Supplied material START

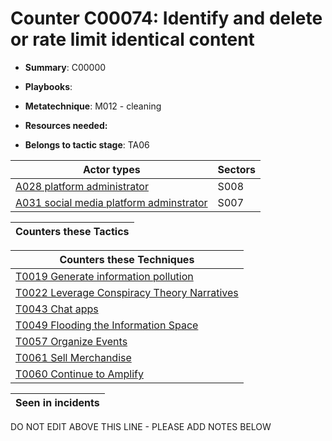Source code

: # Counter C00074: Identify and delete or rate limit identical content

* **Summary**: C00000

* **Playbooks**: 

* **Metatechnique**: M012 - cleaning

* **Resources needed:** 

* **Belongs to tactic stage**: TA06


| Actor types | Sectors |
| ----------- | ------- |
| [A028 platform administrator](../generated_pages/actortypes/A028.md) | S008 |
| [A031 social media platform adminstrator](../generated_pages/actortypes/A031.md) | S007 |



| Counters these Tactics |
| ---------------------- |



| Counters these Techniques |
| ------------------------- |
| [T0019 Generate information pollution](../generated_pages/techniques/T0019.md) |
| [T0022 Leverage Conspiracy Theory Narratives](../generated_pages/techniques/T0022.md) |
| [T0043 Chat apps](../generated_pages/techniques/T0043.md) |
| [T0049 Flooding the Information Space](../generated_pages/techniques/T0049.md) |
| [T0057 Organize Events](../generated_pages/techniques/T0057.md) |
| [T0061 Sell Merchandise](../generated_pages/techniques/T0061.md) |
| [T0060 Continue to Amplify](../generated_pages/techniques/T0060.md) |



| Seen in incidents |
| ----------------- |


DO NOT EDIT ABOVE THIS LINE - PLEASE ADD NOTES BELOW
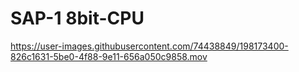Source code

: # SAP-1 8bit-CPU

https://user-images.githubusercontent.com/74438849/198173400-826c1631-5be0-4f88-9e11-656a050c9858.mov

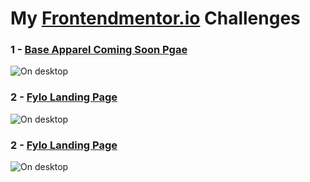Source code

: # My [Frontendmentor.io](https://www.frontendmentor.io/challenges) Challenges

### 1 - [Base Apparel Coming Soon Pgae](https://fr0ntend-challenges.netlify.app/1/)
![On desktop](https://github.com/AhmedAF13/FrontEndMentor-Challenges/blob/main/1/design/desktop-preview.jpg)

### 2 - [Fylo Landing Page](https://fr0ntend-challenges.netlify.app/2/)
![On desktop](https://github.com/AhmedAF13/FrontEndMentor-Challenges/blob/main/2/design/desktop-preview.jpg)


### 2 - [Fylo Landing Page](https://fr0ntend-challenges.netlify.app/3/)
![On desktop](https://github.com/AhmedAF13/FrontEndMentor-Challenges/blob/main/3/design/desktop-preview.jpg)
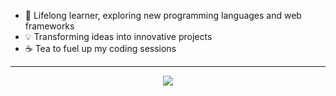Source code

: 


- 🌱 Lifelong learner, exploring new programming languages and web frameworks
- 💡 Transforming ideas into innovative projects
- ☕ Tea to fuel up my coding sessions

------

<p align="center">
  <a href="https://skillicons.dev">
 <img src="https://skillicons.dev/icons?i=html,react,css,js,nodejs,mongodb,express,bootstrap,figma,postman,docker,azure,py,selenium,vscode&theme=light&perline=6"/>
  </a>
</p>


  



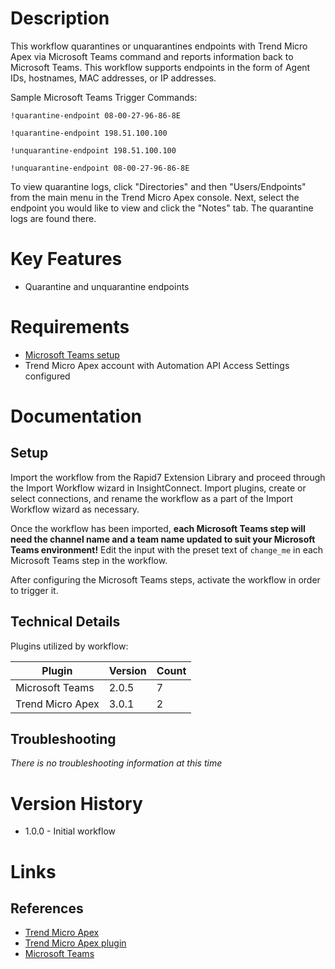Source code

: # Description

This workflow quarantines or unquarantines endpoints with Trend Micro Apex via Microsoft Teams command and reports information back to Microsoft Teams.
This workflow supports endpoints in the form of Agent IDs, hostnames, MAC addresses, or IP addresses.

Sample Microsoft Teams Trigger Commands:

`!quarantine-endpoint 08-00-27-96-86-8E`

`!quarantine-endpoint 198.51.100.100`

`!unquarantine-endpoint 198.51.100.100`

`!unquarantine-endpoint 08-00-27-96-86-8E`

To view quarantine logs, click "Directories" and then "Users/Endpoints" from the main menu in the Trend Micro Apex console.
Next, select the endpoint you would like to view and click the "Notes" tab. The quarantine logs are found there.

# Key Features

* Quarantine and unquarantine endpoints

# Requirements

* [Microsoft Teams setup](https://insightconnect.help.rapid7.com/docs/microsoft-teams)
* Trend Micro Apex account with Automation API Access Settings configured

# Documentation

## Setup

Import the workflow from the Rapid7 Extension Library and proceed through the Import Workflow wizard in InsightConnect. Import plugins, create or select connections, and rename the workflow as a part of the Import Workflow wizard as necessary.

Once the workflow has been imported, **each Microsoft Teams step will need the channel name and a team name updated to suit your Microsoft Teams environment!** Edit the input with the preset text of `change_me` in each Microsoft Teams step in the workflow.

After configuring the Microsoft Teams steps, activate the workflow in order to trigger it.
 
## Technical Details

Plugins utilized by workflow:

|Plugin|Version|Count|
|----|----|--------|
|Microsoft Teams|2.0.5|7|
|Trend Micro Apex|3.0.1|2|

## Troubleshooting

_There is no troubleshooting information at this time_

# Version History

* 1.0.0 - Initial workflow

# Links

## References

* [Trend Micro Apex](https://www.trendmicro.com/en_us/business/products/user-protection/sps/endpoint.html)
* [Trend Micro Apex plugin](https://extensions.rapid7.com/extension/trendmicro_apex)
* [Microsoft Teams](https://teams.microsoft.com)
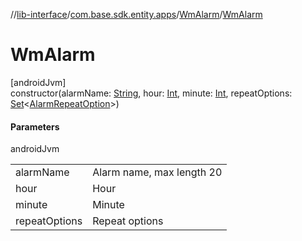 //[lib-interface](../../../index.md)/[com.base.sdk.entity.apps](../index.md)/[WmAlarm](index.md)/[WmAlarm](-wm-alarm.md)

# WmAlarm

[androidJvm]\
constructor(alarmName: [String](https://kotlinlang.org/api/latest/jvm/stdlib/kotlin/-string/index.html), hour: [Int](https://kotlinlang.org/api/latest/jvm/stdlib/kotlin/-int/index.html), minute: [Int](https://kotlinlang.org/api/latest/jvm/stdlib/kotlin/-int/index.html), repeatOptions: [Set](https://kotlinlang.org/api/latest/jvm/stdlib/kotlin.collections/-set/index.html)&lt;[AlarmRepeatOption](../-alarm-repeat-option/index.md)&gt;)

#### Parameters

androidJvm

| | |
|---|---|
| alarmName | Alarm name, max length 20 |
| hour | Hour |
| minute | Minute |
| repeatOptions | Repeat options |
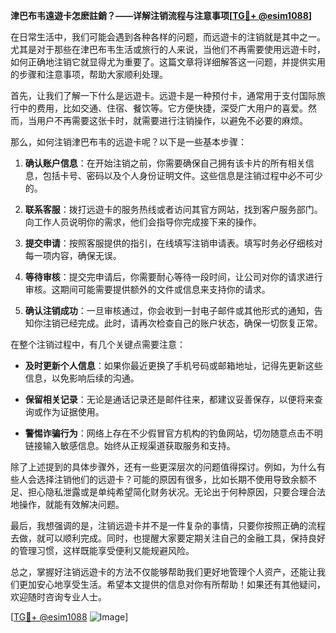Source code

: **津巴布韦遠遊卡怎麽註銷？——详解注销流程与注意事项[[TG💪+ @esim1088](https://t.me/s/esim1088)]**

在日常生活中，我们可能会遇到各种各样的问题，而远遊卡的注销就是其中之一。尤其是对于那些在津巴布韦生活或旅行的人来说，当他们不再需要使用远遊卡时，如何正确地注销它就显得尤为重要了。这篇文章将详细解答这一问题，并提供实用的步骤和注意事项，帮助大家顺利处理。

首先，让我们了解一下什么是远遊卡。远遊卡是一种预付卡，通常用于支付国际旅行中的费用，比如交通、住宿、餐饮等。它方便快捷，深受广大用户的喜爱。然而，当用户不再需要这张卡时，就需要进行注销操作，以避免不必要的麻烦。

那么，如何注销津巴布韦的远遊卡呢？以下是一些基本步骤：

1. **确认账户信息**：在开始注销之前，你需要确保自己拥有该卡片的所有相关信息，包括卡号、密码以及个人身份证明文件。这些信息是注销过程中必不可少的。

2. **联系客服**：拨打远遊卡的服务热线或者访问其官方网站，找到客户服务部门。向工作人员说明你的需求，他们会指导你完成接下来的操作。

3. **提交申请**：按照客服提供的指引，在线填写注销申请表。填写时务必仔细核对每一项内容，确保无误。

4. **等待审核**：提交完申请后，你需要耐心等待一段时间，让公司对你的请求进行审核。这期间可能需要提供额外的文件或信息来支持你的请求。

5. **确认注销成功**：一旦审核通过，你会收到一封电子邮件或其他形式的通知，告知你注销已经完成。此时，请再次检查自己的账户状态，确保一切恢复正常。

在整个注销过程中，有几个关键点需要注意：

- **及时更新个人信息**：如果你最近更换了手机号码或邮箱地址，记得先更新这些信息，以免影响后续的沟通。
  
- **保留相关记录**：无论是通话记录还是邮件往来，都建议妥善保存，以便将来查询或作为证据使用。

- **警惕诈骗行为**：网络上存在不少假冒官方机构的钓鱼网站，切勿随意点击不明链接输入敏感信息。始终从正规渠道获取服务和支持。

除了上述提到的具体步骤外，还有一些更深层次的问题值得探讨。例如，为什么有些人会选择注销他们的远遊卡？可能的原因有很多，比如长期不使用导致余额不足、担心隐私泄露或是单纯希望简化财务状况。无论出于何种原因，只要合理合法地操作，就能有效解决问题。

最后，我想强调的是，注销远遊卡并不是一件复杂的事情，只要你按照正确的流程去做，就可以顺利完成。同时，也提醒大家要定期关注自己的金融工具，保持良好的管理习惯，这样既能享受便利又能规避风险。

总之，掌握好注销远遊卡的方法不仅能够帮助我们更好地管理个人资产，还能让我们更加安心地享受生活。希望本文提供的信息对你有所帮助！如果还有其他疑问，欢迎随时咨询专业人士。

[[TG💪+ @esim1088](https://t.me/s/esim1088) ![Image](https://i.postimg.cc/4NQfJmqS/Snipaste-2025-05-13-00-14-12.png)]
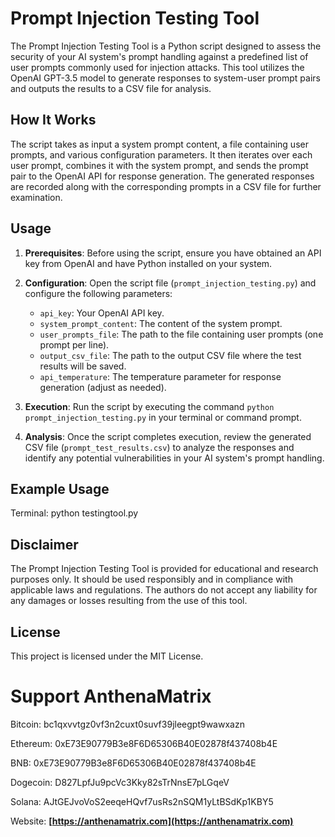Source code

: # Prompt Injection Testing Tool

The Prompt Injection Testing Tool is a Python script designed to assess the security of your AI system's prompt handling against a predefined list of user prompts commonly used for injection attacks. This tool utilizes the OpenAI GPT-3.5 model to generate responses to system-user prompt pairs and outputs the results to a CSV file for analysis.

## How It Works

The script takes as input a system prompt content, a file containing user prompts, and various configuration parameters. It then iterates over each user prompt, combines it with the system prompt, and sends the prompt pair to the OpenAI API for response generation. The generated responses are recorded along with the corresponding prompts in a CSV file for further examination.

## Usage

1. **Prerequisites**: Before using the script, ensure you have obtained an API key from OpenAI and have Python installed on your system.

2. **Configuration**: Open the script file (`prompt_injection_testing.py`) and configure the following parameters:
   - `api_key`: Your OpenAI API key.
   - `system_prompt_content`: The content of the system prompt.
   - `user_prompts_file`: The path to the file containing user prompts (one prompt per line).
   - `output_csv_file`: The path to the output CSV file where the test results will be saved.
   - `api_temperature`: The temperature parameter for response generation (adjust as needed).

3. **Execution**: Run the script by executing the command `python prompt_injection_testing.py` in your terminal or command prompt.

4. **Analysis**: Once the script completes execution, review the generated CSV file (`prompt_test_results.csv`) to analyze the responses and identify any potential vulnerabilities in your AI system's prompt handling.

## Example Usage
Terminal:
python testingtool.py


## Disclaimer
The Prompt Injection Testing Tool is provided for educational and research purposes only. It should be used responsibly and in compliance with applicable laws and regulations. The authors do not accept any liability for any damages or losses resulting from the use of this tool.


## License
This project is licensed under the MIT License.


# Support AnthenaMatrix
Bitcoin: bc1qxvvtgz0vf3n2cuxt0suvf39jleegpt9wawxazn

Ethereum: 0xE73E90779B3e8F6D65306B40E02878f437408b4E

BNB: 0xE73E90779B3e8F6D65306B40E02878f437408b4E

Dogecoin: D827LpfJu9pcVc3Kky82sTrNnsE7pLGqeV

Solana: AJtGEJvoVoS2eeqeHQvf7usRs2nSQM1yLtBSdKp1KBY5

Website: **[https://anthenamatrix.com](https://anthenamatrix.com)**
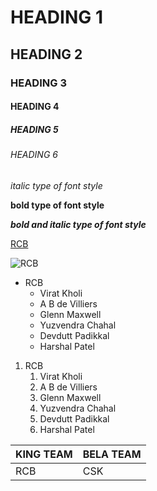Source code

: # HEADING 1
## HEADING 2
### HEADING 3
#### HEADING 4
##### HEADING 5
###### HEADING 6
*italic type of font style*

**bold type of font style**

***bold and italic type of font style***

[RCB](https://www.royalchallengers.com/)

![RCB](https://c.ndtvimg.com/2020-02/1r5vdst_rcb_625x300_14_February_20.jpg)

* RCB
  * Virat Kholi
  * A B de Villiers
  * Glenn Maxwell
  * Yuzvendra Chahal
  * Devdutt Padikkal
  * Harshal Patel 

1. RCB
    1. Virat Kholi
    2. A B de Villiers
    3. Glenn Maxwell
    4. Yuzvendra Chahal
    5. Devdutt Padikkal
    6. Harshal Patel 
 
 KING TEAM | BELA TEAM
 -------|-------
 RCB | CSK
 


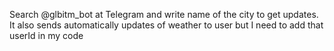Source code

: Search @glbitm_bot at Telegram and write name of the city to get updates. It also sends automatically updates of weather to user but I need to add that userId in my code
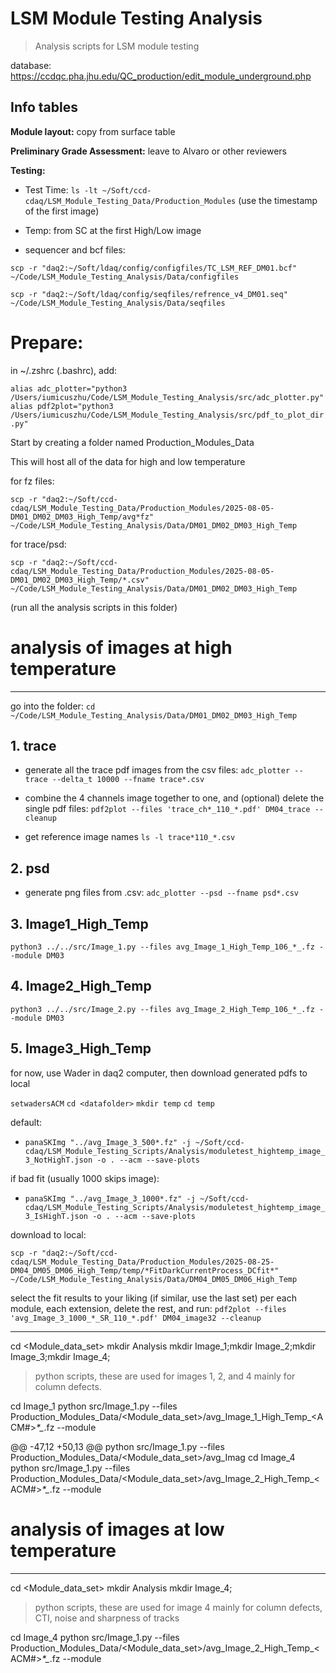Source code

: # LSM Module Testing Analysis
> Analysis scripts for LSM module testing 

database: https://ccdqc.pha.jhu.edu/QC_production/edit_module_underground.php

## Info tables

**Module layout:** copy from surface table

**Preliminary Grade Assessment:** leave to Alvaro or other reviewers

**Testing:** 

- Test Time: `ls -lt ~/Soft/ccd-cdaq/LSM_Module_Testing_Data/Production_Modules`
(use the timestamp of the first image)

- Temp: from SC at the first High/Low image 

- sequencer and bcf files: 

`scp -r "daq2:~/Soft/ldaq/config/configfiles/TC_LSM_REF_DM01.bcf" ~/Code/LSM_Module_Testing_Analysis/Data/configfiles`

`scp -r "daq2:~/Soft/ldaq/config/seqfiles/refrence_v4_DM01.seq" ~/Code/LSM_Module_Testing_Analysis/Data/seqfiles`


# Prepare: 


in ~/.zshrc (.bashrc), add:

`alias adc_plotter="python3 /Users/iumicuszhu/Code/LSM_Module_Testing_Analysis/src/adc_plotter.py"`
`alias pdf2plot="python3 /Users/iumicuszhu/Code/LSM_Module_Testing_Analysis/src/pdf_to_plot_dir.py"`

Start by creating a folder named Production_Modules_Data

This will host all of the data for high and low temperature

for fz files:

`scp -r "daq2:~/Soft/ccd-cdaq/LSM_Module_Testing_Data/Production_Modules/2025-08-05-DM01_DM02_DM03_High_Temp/avg*fz" ~/Code/LSM_Module_Testing_Analysis/Data/DM01_DM02_DM03_High_Temp`

for trace/psd:

`scp -r "daq2:~/Soft/ccd-cdaq/LSM_Module_Testing_Data/Production_Modules/2025-08-05-DM01_DM02_DM03_High_Temp/*.csv" ~/Code/LSM_Module_Testing_Analysis/Data/DM01_DM02_DM03_High_Temp`

<!-- in downloaded data folder (`DM*_DM*_DM*_High_Temp`): -->
<!-- `mkdir trace psd image1 image2 image31 image32 image4` -->

(run all the analysis scripts in this folder)

# analysis of images at high temperature 
----------------------------------------------
go into the folder: `cd ~/Code/LSM_Module_Testing_Analysis/Data/DM01_DM02_DM03_High_Temp`

## 1. trace
- generate all the trace pdf images from the csv files:
`adc_plotter --trace --delta_t 10000 --fname trace*.csv`

- combine the 4 channels image together to one, and (optional) delete the single pdf files:
`pdf2plot --files 'trace_ch*_110_*.pdf' DM04_trace --cleanup`     

- get reference image names
`ls -l trace*110_*.csv`

## 2. psd
- generate png files from .csv:
`adc_plotter --psd --fname psd*.csv`

## 3. Image1_High_Temp
`python3 ../../src/Image_1.py --files avg_Image_1_High_Temp_106_*_.fz --module DM03`

## 4. Image2_High_Temp
`python3 ../../src/Image_2.py --files avg_Image_2_High_Temp_106_*_.fz --module DM03`

## 5. Image3_High_Temp

for now, use Wader in daq2 computer, then download generated pdfs to local

`setwadersACM`
`cd <datafolder>`
`mkdir temp`
`cd temp`

default:
- `panaSKImg "../avg_Image_3_500*.fz" -j ~/Soft/ccd-cdaq/LSM_Module_Testing_Scripts/Analysis/moduletest_hightemp_image_3_NotHighT.json -o . --acm --save-plots`

if bad fit (usually 1000 skips image):
- `panaSKImg "../avg_Image_3_1000*.fz" -j ~/Soft/ccd-cdaq/LSM_Module_Testing_Scripts/Analysis/moduletest_hightemp_image_3_IsHighT.json -o . --acm --save-plots`


download to local:

`scp -r "daq2:~/Soft/ccd-cdaq/LSM_Module_Testing_Data/Production_Modules/2025-08-25-DM04_DM05_DM06_High_Temp/temp/*FitDarkCurrentProcess_DCfit*" ~/Code/LSM_Module_Testing_Analysis/Data/DM04_DM05_DM06_High_Temp`

select the fit results to your liking (if similar, use the last set) per each module, each extension, delete the rest, and run:
`pdf2plot --files 'avg_Image_3_1000_*_SR_110_*.pdf' DM04_image32 --cleanup`


------------------------------
cd <Module_data_set>
mkdir Analysis
mkdir Image_1;mkdir Image_2;mkdir Image_3;mkdir Image_4;
> python scripts, these are used for images 1, 2, and 4 mainly for column defects. 

cd Image_1
python src/Image_1.py --files Production_Modules_Data/<Module_data_set>/avg_Image_1_High_Temp_<ACM#>_*_*_*.fz --module <ModuleID>

@@ -47,12 +50,13 @@ python src/Image_1.py --files Production_Modules_Data/<Module_data_set>/avg_Imag
cd Image_4
python src/Image_1.py --files Production_Modules_Data/<Module_data_set>/avg_Image_2_High_Temp_<ACM#>_*_*_*.fz --module <ModuleID>

# analysis of images at low temperature
--------------------------------
cd <Module_data_set>
mkdir Analysis
mkdir Image_4;

> python scripts, these are used for image 4 mainly for column defects, CTI, noise and sharpness of tracks

cd Image_4
python src/Image_1.py --files Production_Modules_Data/<Module_data_set>/avg_Image_2_High_Temp_<ACM#>_*_*_*.fz --module <ModuleID>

Supplied material END

Job item:
Show every line of the entries above where the word "Chahal" occurs.

Reply:
  * Yuzvendra Chahal
    4. Yuzvendra Chahal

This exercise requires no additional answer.